Stored data:
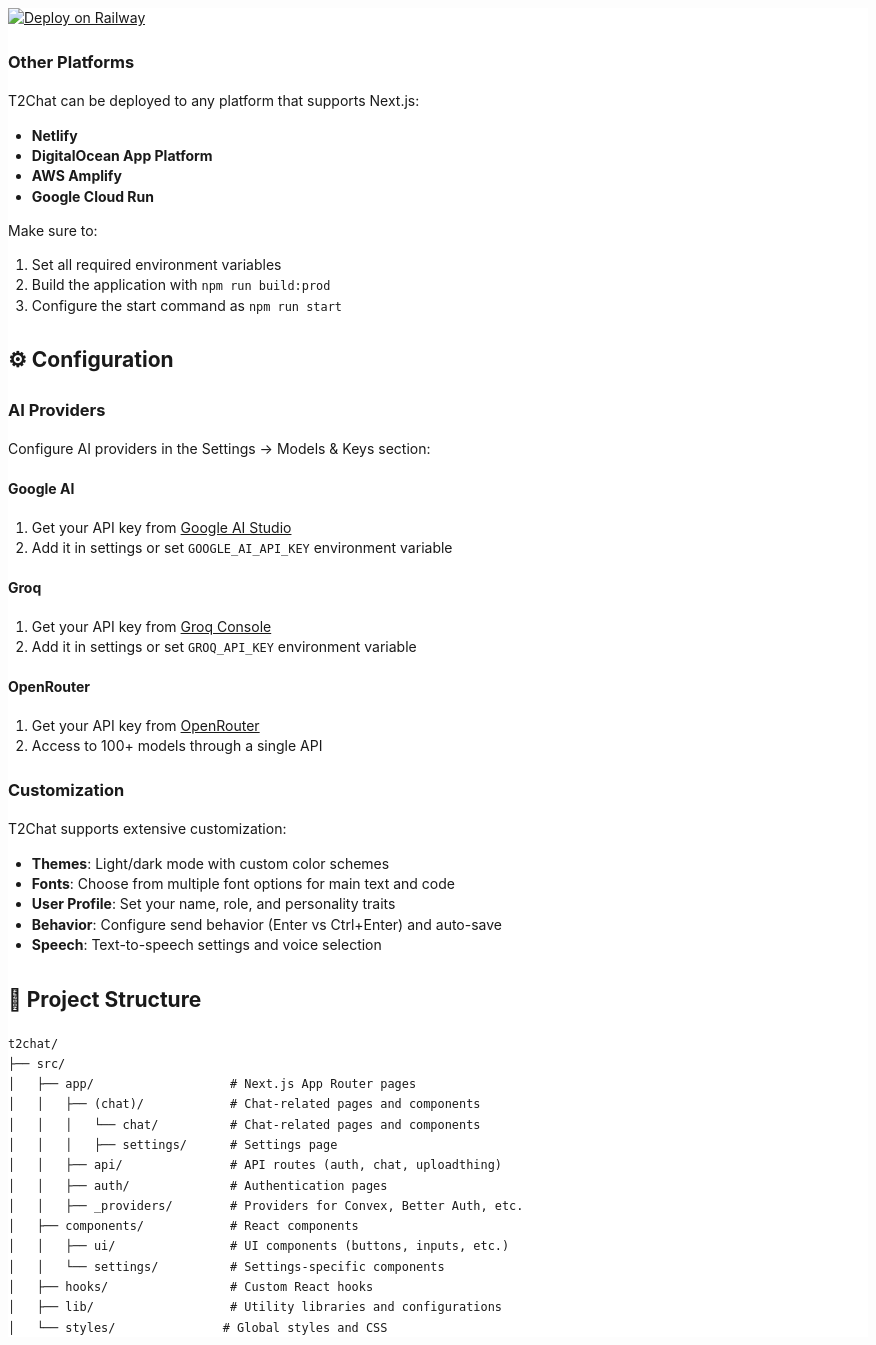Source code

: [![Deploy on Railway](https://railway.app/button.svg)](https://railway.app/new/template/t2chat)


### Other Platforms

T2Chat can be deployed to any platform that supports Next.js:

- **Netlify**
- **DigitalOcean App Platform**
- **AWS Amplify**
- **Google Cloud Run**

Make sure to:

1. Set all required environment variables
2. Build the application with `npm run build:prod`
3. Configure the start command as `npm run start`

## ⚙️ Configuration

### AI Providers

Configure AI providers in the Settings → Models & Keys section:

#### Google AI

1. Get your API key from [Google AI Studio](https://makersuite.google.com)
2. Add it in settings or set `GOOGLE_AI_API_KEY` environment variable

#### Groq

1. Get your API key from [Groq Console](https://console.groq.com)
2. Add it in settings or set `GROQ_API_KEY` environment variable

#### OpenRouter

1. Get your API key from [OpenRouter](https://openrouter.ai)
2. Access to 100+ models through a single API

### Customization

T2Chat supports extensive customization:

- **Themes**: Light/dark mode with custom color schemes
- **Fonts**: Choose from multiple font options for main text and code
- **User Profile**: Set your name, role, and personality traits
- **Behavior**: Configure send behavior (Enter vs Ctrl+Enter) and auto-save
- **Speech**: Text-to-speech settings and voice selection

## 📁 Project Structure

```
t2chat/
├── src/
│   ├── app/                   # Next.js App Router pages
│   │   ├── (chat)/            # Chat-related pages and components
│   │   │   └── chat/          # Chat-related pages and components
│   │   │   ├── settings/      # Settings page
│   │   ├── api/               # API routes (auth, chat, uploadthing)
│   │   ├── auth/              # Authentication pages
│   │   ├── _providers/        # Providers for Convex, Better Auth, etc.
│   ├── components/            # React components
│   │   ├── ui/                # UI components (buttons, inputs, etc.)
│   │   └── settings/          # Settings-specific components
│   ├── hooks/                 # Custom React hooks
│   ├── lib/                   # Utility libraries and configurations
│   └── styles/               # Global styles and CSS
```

### TASK DESCRIPTION
Repeat the data in full, exactly as it stands, but drop every picture.

### ANSWER SECTION
Source code

: [![Deploy on Railway](https://railway.app/button.svg)](https://railway.app/new/template/t2chat)


### Other Platforms

T2Chat can be deployed to any platform that supports Next.js:

- **Netlify**
- **DigitalOcean App Platform**
- **AWS Amplify**
- **Google Cloud Run**

Make sure to:

1. Set all required environment variables
2. Build the application with `npm run build:prod`
3. Configure the start command as `npm run start`

## ⚙️ Configuration

### AI Providers

Configure AI providers in the Settings → Models & Keys section:

#### Google AI

1. Get your API key from [Google AI Studio](https://makersuite.google.com)
2. Add it in settings or set `GOOGLE_AI_API_KEY` environment variable

#### Groq

1. Get your API key from [Groq Console](https://console.groq.com)
2. Add it in settings or set `GROQ_API_KEY` environment variable

#### OpenRouter

1. Get your API key from [OpenRouter](https://openrouter.ai)
2. Access to 100+ models through a single API

### Customization

T2Chat supports extensive customization:

- **Themes**: Light/dark mode with custom color schemes
- **Fonts**: Choose from multiple font options for main text and code
- **User Profile**: Set your name, role, and personality traits
- **Behavior**: Configure send behavior (Enter vs Ctrl+Enter) and auto-save
- **Speech**: Text-to-speech settings and voice selection

## 📁 Project Structure

```
t2chat/
├── src/
│   ├── app/                   # Next.js App Router pages
│   │   ├── (chat)/            # Chat-related pages and components
│   │   │   └── chat/          # Chat-related pages and components
│   │   │   ├── settings/      # Settings page
│   │   ├── api/               # API routes (auth, chat, uploadthing)
│   │   ├── auth/              # Authentication pages
│   │   ├── _providers/        # Providers for Convex, Better Auth, etc.
│   ├── components/            # React components
│   │   ├── ui/                # UI components (buttons, inputs, etc.)
│   │   └── settings/          # Settings-specific components
│   ├── hooks/                 # Custom React hooks
│   ├── lib/                   # Utility libraries and configurations
│   └── styles/               # Global styles and CSS
```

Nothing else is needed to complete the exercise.